(Stored entries)
------------------------------------
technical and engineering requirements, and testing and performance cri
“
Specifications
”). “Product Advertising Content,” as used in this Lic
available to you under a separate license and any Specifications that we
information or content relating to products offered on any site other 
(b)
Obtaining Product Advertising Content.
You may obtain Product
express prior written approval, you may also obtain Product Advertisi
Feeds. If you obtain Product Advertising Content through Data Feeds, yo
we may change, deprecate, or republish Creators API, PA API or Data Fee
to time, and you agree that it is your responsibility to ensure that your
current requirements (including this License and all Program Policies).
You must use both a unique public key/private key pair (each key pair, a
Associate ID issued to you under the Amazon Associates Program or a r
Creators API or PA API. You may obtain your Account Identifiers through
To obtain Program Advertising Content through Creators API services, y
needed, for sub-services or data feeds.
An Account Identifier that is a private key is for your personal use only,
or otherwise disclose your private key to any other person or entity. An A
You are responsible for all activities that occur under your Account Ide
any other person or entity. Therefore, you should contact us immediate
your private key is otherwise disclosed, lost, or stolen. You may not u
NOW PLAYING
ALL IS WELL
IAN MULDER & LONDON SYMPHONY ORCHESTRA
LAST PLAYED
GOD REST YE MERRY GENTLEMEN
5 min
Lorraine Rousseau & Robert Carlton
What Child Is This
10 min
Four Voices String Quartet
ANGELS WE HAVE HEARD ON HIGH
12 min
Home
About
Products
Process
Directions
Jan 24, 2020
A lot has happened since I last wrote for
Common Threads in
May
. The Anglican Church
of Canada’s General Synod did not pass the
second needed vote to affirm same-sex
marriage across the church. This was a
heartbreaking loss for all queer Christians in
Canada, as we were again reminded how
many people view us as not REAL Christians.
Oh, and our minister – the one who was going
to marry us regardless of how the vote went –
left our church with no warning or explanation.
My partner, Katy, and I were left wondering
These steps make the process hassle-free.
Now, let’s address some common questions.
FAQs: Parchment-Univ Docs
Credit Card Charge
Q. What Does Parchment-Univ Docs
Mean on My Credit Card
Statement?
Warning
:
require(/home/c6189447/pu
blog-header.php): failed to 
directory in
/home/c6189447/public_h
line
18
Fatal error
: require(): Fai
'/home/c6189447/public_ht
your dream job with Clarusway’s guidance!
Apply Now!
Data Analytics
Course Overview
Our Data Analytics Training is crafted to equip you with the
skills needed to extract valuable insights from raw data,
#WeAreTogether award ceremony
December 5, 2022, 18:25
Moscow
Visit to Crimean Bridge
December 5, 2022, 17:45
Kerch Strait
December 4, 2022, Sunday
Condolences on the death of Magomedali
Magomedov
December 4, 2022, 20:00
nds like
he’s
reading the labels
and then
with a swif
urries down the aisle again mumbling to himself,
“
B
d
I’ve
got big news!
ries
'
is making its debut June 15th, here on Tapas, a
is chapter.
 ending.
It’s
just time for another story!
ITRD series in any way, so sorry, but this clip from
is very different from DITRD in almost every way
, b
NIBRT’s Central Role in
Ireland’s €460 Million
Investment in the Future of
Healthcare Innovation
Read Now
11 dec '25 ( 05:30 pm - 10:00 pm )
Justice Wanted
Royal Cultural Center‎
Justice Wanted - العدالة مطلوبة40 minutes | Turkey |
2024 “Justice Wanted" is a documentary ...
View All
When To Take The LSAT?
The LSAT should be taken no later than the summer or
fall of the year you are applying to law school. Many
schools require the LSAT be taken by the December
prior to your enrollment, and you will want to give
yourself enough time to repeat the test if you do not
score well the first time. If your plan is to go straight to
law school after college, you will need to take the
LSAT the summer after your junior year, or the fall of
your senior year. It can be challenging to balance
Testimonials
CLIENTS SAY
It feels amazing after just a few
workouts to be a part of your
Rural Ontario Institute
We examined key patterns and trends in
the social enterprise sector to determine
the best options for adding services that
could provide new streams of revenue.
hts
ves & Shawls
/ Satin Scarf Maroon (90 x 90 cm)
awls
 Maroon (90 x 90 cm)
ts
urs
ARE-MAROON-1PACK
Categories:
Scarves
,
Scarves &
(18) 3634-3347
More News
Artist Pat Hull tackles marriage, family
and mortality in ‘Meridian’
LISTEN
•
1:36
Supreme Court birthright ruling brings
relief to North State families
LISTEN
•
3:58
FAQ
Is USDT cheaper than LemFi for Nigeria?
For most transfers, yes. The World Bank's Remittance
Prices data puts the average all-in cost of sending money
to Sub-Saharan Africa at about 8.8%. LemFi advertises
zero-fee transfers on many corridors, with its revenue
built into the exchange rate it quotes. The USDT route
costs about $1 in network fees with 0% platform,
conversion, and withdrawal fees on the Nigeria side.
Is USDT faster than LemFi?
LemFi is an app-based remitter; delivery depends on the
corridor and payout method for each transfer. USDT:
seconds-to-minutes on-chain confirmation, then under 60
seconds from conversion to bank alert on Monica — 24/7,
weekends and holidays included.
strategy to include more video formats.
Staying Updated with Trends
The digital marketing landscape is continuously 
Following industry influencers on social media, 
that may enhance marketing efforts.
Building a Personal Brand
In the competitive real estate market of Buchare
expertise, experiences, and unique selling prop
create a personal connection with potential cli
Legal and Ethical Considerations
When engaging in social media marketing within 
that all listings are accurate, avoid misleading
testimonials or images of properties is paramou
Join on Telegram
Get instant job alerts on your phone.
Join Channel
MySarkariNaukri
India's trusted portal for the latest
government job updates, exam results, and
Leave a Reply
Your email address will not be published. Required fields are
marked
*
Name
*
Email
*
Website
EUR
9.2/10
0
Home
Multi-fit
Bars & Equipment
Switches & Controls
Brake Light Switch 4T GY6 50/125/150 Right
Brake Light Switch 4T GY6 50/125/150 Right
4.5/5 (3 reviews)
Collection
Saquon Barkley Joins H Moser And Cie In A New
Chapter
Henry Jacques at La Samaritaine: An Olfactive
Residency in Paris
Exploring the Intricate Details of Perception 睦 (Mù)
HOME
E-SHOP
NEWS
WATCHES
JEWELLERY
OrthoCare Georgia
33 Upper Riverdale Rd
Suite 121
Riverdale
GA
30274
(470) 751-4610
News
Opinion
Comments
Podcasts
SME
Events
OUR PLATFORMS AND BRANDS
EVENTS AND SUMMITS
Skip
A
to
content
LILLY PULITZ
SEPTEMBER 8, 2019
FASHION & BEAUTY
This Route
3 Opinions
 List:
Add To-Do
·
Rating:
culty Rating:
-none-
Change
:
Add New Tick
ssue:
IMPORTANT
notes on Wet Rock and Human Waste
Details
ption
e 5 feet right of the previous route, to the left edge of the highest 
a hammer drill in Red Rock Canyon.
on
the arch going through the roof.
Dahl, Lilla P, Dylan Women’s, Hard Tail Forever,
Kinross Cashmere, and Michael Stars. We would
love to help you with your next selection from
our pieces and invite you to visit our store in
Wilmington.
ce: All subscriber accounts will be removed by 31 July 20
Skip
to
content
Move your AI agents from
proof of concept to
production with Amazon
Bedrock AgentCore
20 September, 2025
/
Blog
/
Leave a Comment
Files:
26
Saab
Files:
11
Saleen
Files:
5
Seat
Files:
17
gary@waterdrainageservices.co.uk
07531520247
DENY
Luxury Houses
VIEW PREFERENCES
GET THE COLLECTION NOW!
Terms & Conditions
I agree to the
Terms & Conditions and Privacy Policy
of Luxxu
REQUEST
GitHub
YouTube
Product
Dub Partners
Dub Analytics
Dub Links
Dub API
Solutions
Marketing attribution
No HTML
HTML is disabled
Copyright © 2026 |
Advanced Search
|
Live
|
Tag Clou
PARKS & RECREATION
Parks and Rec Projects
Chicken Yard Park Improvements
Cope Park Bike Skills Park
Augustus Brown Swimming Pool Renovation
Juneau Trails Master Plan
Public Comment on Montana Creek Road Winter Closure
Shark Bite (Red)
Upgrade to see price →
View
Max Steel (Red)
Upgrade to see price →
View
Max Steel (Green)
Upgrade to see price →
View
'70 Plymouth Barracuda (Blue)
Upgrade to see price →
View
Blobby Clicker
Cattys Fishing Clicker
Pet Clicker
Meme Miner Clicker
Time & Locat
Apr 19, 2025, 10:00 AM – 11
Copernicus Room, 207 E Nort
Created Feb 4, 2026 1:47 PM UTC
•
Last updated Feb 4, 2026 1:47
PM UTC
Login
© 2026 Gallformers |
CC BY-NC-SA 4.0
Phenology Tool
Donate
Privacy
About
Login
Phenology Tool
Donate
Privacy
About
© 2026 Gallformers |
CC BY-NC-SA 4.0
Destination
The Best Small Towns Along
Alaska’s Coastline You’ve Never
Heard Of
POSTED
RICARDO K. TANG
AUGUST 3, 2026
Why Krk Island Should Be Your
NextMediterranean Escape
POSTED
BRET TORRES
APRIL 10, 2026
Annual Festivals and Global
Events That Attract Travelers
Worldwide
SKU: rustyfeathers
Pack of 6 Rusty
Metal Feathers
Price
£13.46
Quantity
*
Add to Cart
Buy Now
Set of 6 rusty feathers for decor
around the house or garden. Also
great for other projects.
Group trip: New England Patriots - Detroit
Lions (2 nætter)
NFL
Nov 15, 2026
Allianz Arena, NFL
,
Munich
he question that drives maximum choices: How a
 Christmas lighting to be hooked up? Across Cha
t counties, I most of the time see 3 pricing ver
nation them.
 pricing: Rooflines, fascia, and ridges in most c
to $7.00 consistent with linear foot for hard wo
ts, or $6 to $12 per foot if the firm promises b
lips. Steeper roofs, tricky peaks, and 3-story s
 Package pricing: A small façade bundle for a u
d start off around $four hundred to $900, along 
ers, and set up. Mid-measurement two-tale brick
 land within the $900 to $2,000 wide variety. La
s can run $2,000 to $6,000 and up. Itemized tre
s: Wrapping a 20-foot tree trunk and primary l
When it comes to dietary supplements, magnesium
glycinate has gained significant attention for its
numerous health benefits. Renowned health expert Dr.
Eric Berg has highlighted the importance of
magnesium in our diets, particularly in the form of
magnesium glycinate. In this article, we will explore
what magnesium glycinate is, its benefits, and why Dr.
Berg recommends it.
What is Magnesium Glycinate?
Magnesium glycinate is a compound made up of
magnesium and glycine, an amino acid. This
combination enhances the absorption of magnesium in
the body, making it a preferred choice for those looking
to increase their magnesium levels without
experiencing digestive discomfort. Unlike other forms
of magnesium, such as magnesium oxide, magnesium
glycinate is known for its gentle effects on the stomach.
------------------------------------
WHAT YOU WILL DO:
Rewrite the records starting at the first line and ending at the line containing "Feeds. If you", changing "Specifications" to "Documentation" and leaving everything else as it is.

COMPLETED TASK:
technical and engineering requirements, and testing and performance cri
“
Documentation
”). “Product Advertising Content,” as used in this Lic
available to you under a separate license and any Documentation that we
information or content relating to products offered on any site other 
(b)
Obtaining Product Advertising Content.
You may obtain Product
express prior written approval, you may also obtain Product Advertisi
Feeds. If you obtain Product Advertising Content through Data Feeds, yo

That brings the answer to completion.